*** Opening SUPPLIED DATA ***
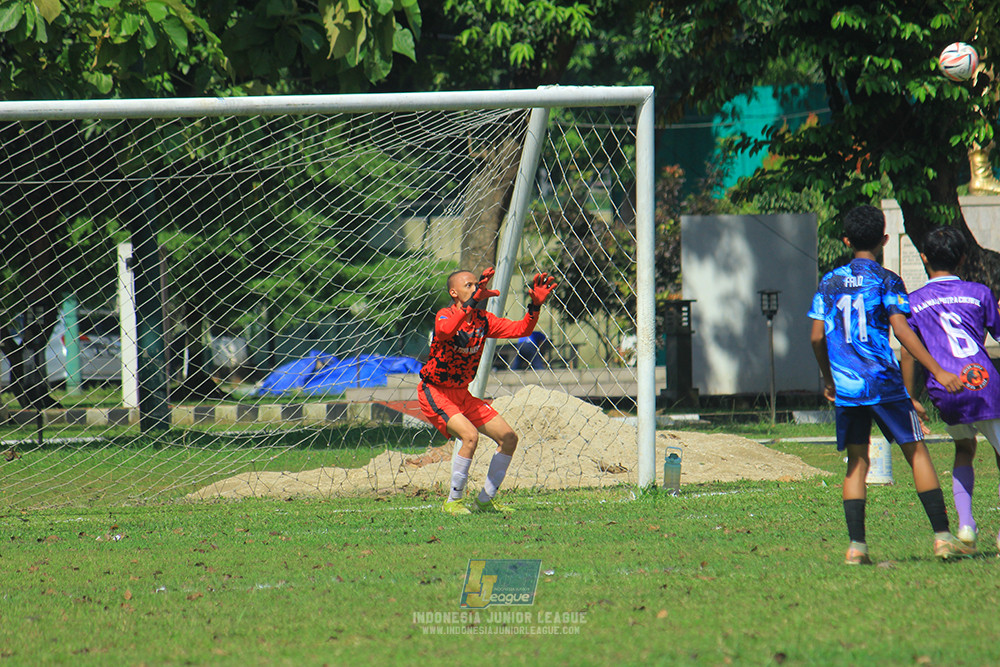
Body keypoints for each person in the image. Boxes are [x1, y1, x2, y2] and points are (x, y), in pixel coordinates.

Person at [807, 204, 972, 564]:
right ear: (884, 239)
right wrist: (937, 370)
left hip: (848, 387)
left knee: (857, 461)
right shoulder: (887, 280)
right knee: (916, 452)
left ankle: (856, 547)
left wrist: (829, 378)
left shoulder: (829, 282)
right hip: (884, 384)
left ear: (846, 240)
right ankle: (943, 538)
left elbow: (817, 336)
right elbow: (901, 331)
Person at [418, 267, 556, 515]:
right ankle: (453, 501)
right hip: (435, 392)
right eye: (469, 285)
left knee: (509, 438)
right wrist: (471, 303)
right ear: (454, 293)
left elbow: (522, 330)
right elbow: (445, 331)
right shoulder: (445, 315)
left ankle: (484, 501)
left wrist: (534, 306)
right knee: (470, 436)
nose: (476, 288)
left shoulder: (483, 321)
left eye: (477, 284)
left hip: (462, 395)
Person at [900, 226, 1000, 552]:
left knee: (964, 448)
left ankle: (966, 524)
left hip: (945, 387)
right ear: (962, 258)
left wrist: (910, 395)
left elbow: (908, 350)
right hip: (983, 384)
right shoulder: (979, 292)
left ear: (924, 258)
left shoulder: (914, 301)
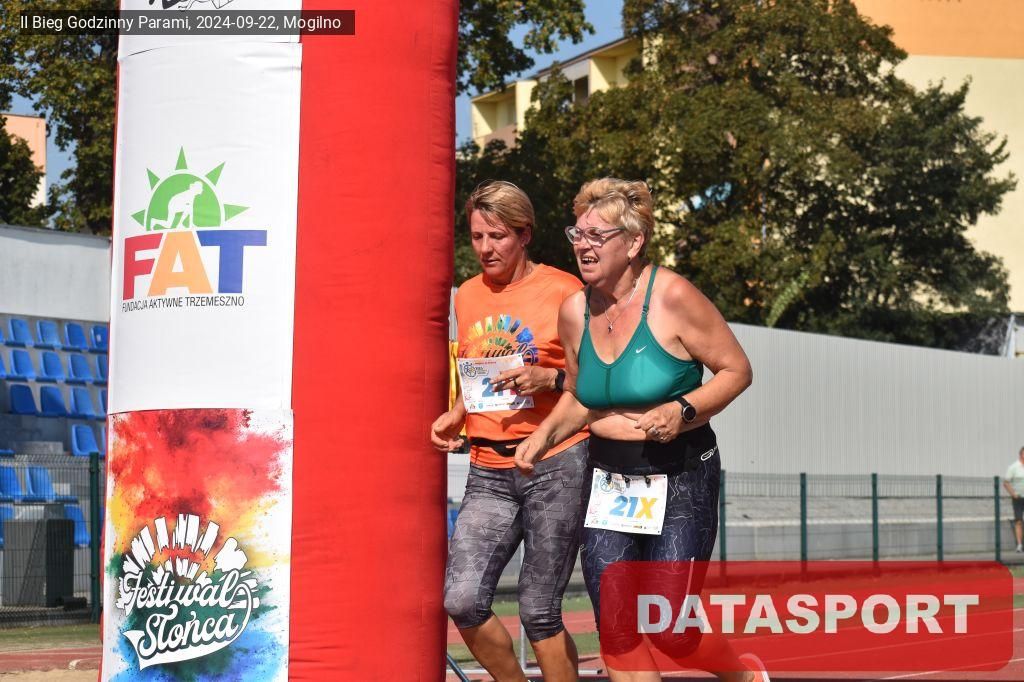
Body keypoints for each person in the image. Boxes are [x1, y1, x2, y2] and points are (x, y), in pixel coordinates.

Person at [514, 178, 766, 681]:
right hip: (610, 479)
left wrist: (682, 411)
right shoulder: (574, 311)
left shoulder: (672, 296)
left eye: (597, 235)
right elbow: (582, 395)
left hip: (680, 473)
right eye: (577, 234)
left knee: (670, 628)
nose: (583, 245)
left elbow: (737, 370)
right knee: (617, 628)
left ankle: (743, 676)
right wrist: (543, 434)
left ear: (633, 243)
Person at [431, 180, 588, 682]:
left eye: (497, 236)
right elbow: (477, 370)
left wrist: (549, 378)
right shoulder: (468, 295)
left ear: (524, 234)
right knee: (462, 600)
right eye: (477, 236)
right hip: (488, 467)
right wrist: (457, 413)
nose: (485, 248)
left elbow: (595, 383)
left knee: (539, 610)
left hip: (555, 462)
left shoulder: (565, 291)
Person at [1003, 447, 1024, 552]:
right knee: (1019, 521)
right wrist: (1013, 494)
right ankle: (1019, 545)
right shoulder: (1013, 467)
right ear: (1020, 455)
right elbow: (1006, 482)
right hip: (1018, 498)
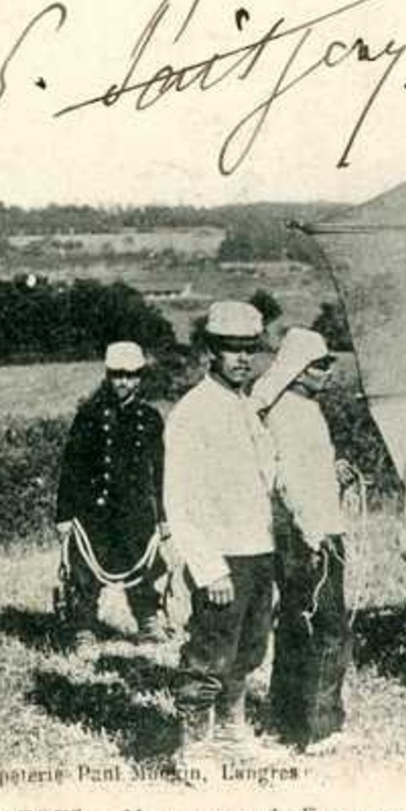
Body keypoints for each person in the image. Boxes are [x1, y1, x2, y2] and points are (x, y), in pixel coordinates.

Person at [165, 301, 280, 764]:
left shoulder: (246, 407)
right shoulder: (193, 411)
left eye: (250, 349)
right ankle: (193, 749)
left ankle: (232, 737)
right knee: (209, 654)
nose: (242, 359)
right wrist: (209, 569)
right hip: (221, 558)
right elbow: (181, 499)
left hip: (258, 548)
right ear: (211, 351)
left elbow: (264, 477)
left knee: (248, 651)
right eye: (231, 349)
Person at [253, 328, 356, 754]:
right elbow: (288, 483)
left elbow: (305, 473)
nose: (328, 372)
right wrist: (313, 535)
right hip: (309, 535)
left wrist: (334, 473)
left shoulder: (297, 409)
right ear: (298, 371)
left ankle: (285, 717)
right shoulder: (292, 413)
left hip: (304, 530)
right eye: (320, 365)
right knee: (328, 626)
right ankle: (320, 727)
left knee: (297, 622)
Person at [54, 342, 170, 651]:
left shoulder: (150, 418)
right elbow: (72, 468)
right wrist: (64, 516)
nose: (124, 383)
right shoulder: (89, 416)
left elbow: (160, 471)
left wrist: (163, 516)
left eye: (131, 376)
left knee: (143, 569)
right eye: (118, 375)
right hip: (94, 511)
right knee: (85, 573)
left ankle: (148, 622)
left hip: (135, 511)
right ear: (108, 376)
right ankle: (83, 628)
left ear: (140, 378)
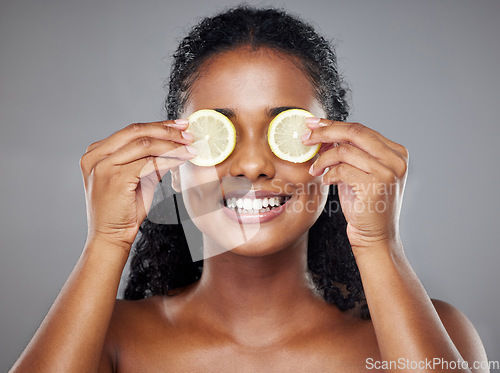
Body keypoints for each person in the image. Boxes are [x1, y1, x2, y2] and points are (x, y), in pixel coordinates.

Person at [11, 5, 489, 372]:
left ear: (335, 152)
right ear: (176, 165)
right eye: (219, 132)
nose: (255, 164)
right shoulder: (104, 339)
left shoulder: (432, 334)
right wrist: (106, 241)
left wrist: (378, 244)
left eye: (287, 131)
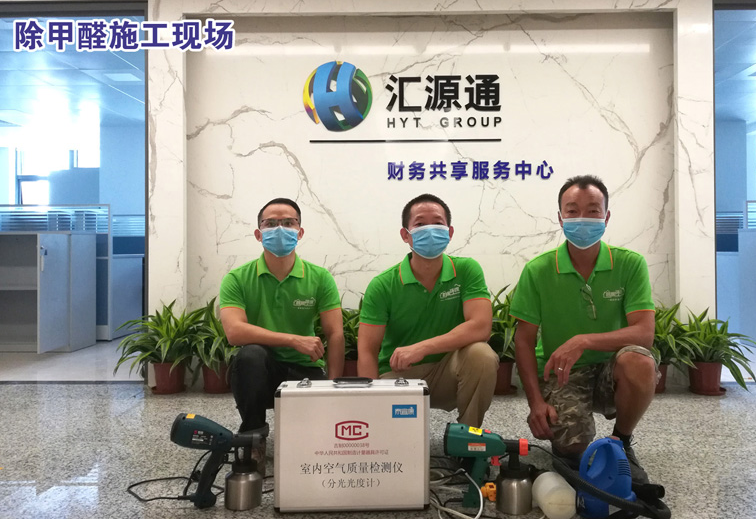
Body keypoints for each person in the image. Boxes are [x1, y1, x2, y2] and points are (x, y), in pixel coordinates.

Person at [510, 175, 657, 484]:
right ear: (560, 218)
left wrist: (584, 340)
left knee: (639, 361)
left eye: (592, 211)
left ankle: (621, 442)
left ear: (606, 217)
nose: (582, 219)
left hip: (611, 369)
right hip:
*** Closing SUPPLIED DATA ***
Only the lines from the one holding "left wrist: (163, 516)" through the end of the data are to be printed, exactly as they stand and with no pictures.

• _OUTPUT FOR THIS EXERCISE_:
left wrist: (163, 516)
left eye: (131, 376)
left knee: (143, 569)
right eye: (118, 375)
right hip: (94, 511)
right knee: (85, 573)
left ankle: (148, 622)
left hip: (135, 511)
right ear: (108, 376)
right ankle: (83, 628)
left ear: (140, 378)
Body keypoints for each person in the image. Boxes are [x1, y1, x2, y2] and points are (x, y), in pixel coordinates.

Person at [11, 5, 489, 372]:
left ear: (335, 152)
right ear: (176, 165)
right eye: (219, 132)
nose: (255, 164)
right shoulder: (104, 339)
left shoulder: (432, 334)
right wrist: (106, 241)
left wrist: (378, 244)
left eye: (287, 131)
Body keypoints for each person in the image. Boxes are [x1, y1, x2, y2] and points are (x, y), in pixel coordinates.

Person at [510, 175, 657, 484]:
right ear: (560, 218)
left wrist: (584, 340)
left knee: (639, 361)
left eye: (592, 211)
left ankle: (621, 442)
left ear: (606, 217)
nose: (582, 219)
left hip: (611, 369)
right hip:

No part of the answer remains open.